The most common question we get from new users is some version of: “But can it really build a real app?” We decided to answer it empirically. We picked 5 applications that real businesses actually use, sat down with a timer running, and built each one from a blank project to a working, navigable application. No pre-built templates, no reused code, no cheating.

The rules were simple: start the timer when we opened LaraCopilot with a new project, stop it when the app was functionally complete and running locally with sample data. Here’s what happened.

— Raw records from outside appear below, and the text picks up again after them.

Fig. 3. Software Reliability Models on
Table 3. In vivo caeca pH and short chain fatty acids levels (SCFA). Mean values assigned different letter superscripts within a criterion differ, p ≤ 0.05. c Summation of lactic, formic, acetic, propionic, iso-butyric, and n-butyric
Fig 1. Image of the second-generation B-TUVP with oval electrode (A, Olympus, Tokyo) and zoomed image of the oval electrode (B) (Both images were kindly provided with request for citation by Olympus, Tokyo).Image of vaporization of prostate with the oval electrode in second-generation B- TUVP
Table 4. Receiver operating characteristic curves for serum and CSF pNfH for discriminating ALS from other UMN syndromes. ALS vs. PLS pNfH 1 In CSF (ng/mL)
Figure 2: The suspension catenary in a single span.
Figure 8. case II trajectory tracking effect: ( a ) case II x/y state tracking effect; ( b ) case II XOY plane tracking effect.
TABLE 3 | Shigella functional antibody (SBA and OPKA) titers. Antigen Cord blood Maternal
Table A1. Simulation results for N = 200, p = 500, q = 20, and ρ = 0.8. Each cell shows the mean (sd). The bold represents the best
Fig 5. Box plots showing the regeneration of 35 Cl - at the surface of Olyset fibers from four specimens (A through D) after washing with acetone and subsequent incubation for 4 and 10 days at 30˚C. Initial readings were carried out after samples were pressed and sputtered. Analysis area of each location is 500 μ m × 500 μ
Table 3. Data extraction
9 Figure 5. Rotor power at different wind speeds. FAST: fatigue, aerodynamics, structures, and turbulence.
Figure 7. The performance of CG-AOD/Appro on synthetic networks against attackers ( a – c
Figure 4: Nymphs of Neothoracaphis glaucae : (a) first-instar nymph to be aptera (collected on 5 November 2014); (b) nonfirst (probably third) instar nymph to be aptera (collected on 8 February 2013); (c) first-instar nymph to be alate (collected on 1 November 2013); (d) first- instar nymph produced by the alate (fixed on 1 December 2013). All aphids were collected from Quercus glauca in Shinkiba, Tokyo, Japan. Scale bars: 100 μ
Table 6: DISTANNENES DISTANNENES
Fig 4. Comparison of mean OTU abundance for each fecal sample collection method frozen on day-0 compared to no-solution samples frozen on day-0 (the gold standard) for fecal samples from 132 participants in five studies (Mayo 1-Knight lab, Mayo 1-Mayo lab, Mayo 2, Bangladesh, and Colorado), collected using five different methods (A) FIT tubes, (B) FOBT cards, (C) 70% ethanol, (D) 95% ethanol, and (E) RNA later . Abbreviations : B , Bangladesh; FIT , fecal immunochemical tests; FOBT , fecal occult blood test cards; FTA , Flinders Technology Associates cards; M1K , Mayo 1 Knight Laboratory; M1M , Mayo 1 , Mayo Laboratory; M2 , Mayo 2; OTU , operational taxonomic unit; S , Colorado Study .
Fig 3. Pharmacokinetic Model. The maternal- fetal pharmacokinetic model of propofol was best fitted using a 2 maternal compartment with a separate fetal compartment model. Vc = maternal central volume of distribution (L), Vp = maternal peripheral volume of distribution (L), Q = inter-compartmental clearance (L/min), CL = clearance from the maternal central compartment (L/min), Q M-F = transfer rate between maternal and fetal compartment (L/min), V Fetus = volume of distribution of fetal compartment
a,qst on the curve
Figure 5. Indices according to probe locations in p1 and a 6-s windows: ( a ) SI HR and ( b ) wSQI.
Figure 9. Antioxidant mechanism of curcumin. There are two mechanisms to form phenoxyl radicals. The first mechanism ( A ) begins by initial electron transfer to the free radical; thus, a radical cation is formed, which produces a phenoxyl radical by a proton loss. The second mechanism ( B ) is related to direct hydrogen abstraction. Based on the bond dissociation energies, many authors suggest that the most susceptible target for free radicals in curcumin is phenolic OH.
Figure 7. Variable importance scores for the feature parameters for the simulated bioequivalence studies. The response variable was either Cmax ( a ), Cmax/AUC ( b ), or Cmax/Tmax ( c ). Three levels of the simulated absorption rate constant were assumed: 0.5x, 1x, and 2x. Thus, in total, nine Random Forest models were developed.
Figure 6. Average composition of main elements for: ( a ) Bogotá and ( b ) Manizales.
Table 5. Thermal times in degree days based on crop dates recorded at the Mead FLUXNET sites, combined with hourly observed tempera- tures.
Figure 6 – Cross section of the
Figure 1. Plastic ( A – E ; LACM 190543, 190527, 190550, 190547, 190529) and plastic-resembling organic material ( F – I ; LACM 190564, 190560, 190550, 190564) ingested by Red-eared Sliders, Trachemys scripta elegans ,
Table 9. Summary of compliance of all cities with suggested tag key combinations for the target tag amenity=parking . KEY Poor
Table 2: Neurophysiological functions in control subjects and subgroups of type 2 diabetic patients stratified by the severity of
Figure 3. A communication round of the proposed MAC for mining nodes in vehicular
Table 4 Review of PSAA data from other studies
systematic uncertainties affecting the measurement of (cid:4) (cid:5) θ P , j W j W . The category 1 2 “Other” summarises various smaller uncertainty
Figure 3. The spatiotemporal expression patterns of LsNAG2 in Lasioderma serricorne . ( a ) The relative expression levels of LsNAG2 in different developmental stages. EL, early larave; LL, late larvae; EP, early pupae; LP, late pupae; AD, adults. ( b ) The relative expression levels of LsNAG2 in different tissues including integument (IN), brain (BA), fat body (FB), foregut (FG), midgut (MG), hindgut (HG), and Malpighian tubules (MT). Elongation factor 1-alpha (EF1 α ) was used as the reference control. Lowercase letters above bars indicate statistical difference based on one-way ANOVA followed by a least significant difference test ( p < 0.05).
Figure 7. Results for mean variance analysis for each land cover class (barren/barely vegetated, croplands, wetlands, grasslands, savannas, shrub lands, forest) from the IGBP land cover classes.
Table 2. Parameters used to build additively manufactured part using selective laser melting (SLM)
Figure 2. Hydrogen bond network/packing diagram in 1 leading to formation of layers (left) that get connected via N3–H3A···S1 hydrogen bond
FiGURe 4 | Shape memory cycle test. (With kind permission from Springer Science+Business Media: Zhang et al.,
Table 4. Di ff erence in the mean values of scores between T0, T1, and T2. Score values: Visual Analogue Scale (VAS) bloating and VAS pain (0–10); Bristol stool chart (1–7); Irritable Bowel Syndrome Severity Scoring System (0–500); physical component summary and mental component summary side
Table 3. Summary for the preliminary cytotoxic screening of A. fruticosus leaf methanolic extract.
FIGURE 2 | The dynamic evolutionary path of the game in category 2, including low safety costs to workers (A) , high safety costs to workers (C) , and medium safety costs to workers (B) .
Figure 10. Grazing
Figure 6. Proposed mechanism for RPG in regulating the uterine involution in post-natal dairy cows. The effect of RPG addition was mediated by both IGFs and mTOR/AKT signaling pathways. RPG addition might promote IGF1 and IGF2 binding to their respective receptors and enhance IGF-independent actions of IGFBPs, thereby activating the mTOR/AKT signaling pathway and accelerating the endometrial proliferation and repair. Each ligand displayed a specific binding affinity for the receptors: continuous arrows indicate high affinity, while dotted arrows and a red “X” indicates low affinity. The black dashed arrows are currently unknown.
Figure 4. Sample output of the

Step 1: Setting Up — The Initial Prompt

We started with a single comprehensive prompt. This is the actual text we typed into LaraCopilotBuild a multi-tenant SaaS application called StatusFlow using Laravel 11.
The app lets freelance project managers share project status reports with clients.

Architecture:
- Multi-tenancy via tenant_id scoping on all models (single database)
- Users belong to one or more Workspaces
- Workspace roles: owner, manager, client (read-only)
- Status reports belong to Projects, which belong to Workspaces

Auth:
- Laravel Breeze with email verification
- Password reset via email
- Remember me functionality

Billing (Stripe):
- Plans: Free (1 workspace, 3 projects), Pro ($29/mo, unlimited), Business ($79/mo, white-label)
- Stripe Checkout for subscriptions
- Webhook handler for subscription lifecycle events
- Billable entity is the Workspace, not the User

Database:
- users, workspaces, workspace_user (pivot with role), projects, status_reports
- All tenant-scoped models use GlobalScope for automatic tenant filtering

UI:
- Tailwind CSS with a clean, professional design
- Blade components for reusable UI elements
- Responsive sidebar layout with workspace switcher

Admin:
- Separate /admin panel accessible to users where is_admin=true
- List all workspaces, view billing status, impersonate users

Please generate: migrations, models, controllers, Blade views, routes, and the Stripe webhook handler.